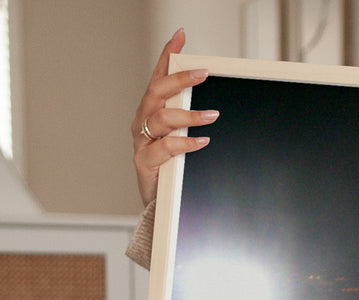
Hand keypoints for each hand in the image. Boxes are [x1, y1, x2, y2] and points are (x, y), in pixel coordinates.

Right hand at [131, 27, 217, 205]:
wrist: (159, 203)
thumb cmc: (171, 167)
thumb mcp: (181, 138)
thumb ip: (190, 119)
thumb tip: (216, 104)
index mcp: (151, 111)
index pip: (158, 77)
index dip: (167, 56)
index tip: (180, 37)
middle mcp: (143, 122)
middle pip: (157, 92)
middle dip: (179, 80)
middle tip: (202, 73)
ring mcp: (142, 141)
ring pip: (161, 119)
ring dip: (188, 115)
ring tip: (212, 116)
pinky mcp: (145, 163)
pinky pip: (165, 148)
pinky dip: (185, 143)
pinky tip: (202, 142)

━━━━━━━━━━━━━━━━━━━━━━━━━━━━━━

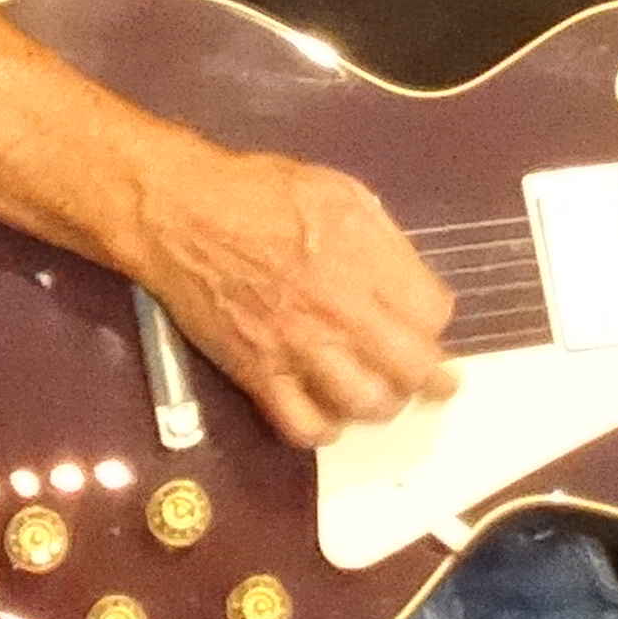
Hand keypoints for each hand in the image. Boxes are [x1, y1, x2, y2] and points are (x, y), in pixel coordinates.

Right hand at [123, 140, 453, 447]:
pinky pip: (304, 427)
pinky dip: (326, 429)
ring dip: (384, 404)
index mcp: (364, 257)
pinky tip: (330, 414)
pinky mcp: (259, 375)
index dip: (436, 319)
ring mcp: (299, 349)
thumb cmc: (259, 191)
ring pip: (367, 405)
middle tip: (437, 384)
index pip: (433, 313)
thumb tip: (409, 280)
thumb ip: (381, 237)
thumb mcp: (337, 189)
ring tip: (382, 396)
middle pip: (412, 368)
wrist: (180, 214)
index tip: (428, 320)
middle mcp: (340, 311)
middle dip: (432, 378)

━━━━━━━━━━━━━━━━━━━━━━━━━━━━━━

▶ _What you need to do_: Restate word for word the entries above from the line with "index tip: (180, 37)" through the line with "pinky tip: (202, 142)", inclusive, leaving out everything else.

▶ _Expected output_:
index tip: (180, 37)
middle mcp: (143, 122)
middle pip: (157, 92)
middle dip: (179, 80)
middle tip: (202, 73)
ring mcp: (142, 141)
ring pip: (161, 119)
ring dip: (188, 115)
ring tip: (212, 116)
pinky mcp: (145, 163)
pinky pip: (165, 148)
pinky dip: (185, 143)
pinky tip: (202, 142)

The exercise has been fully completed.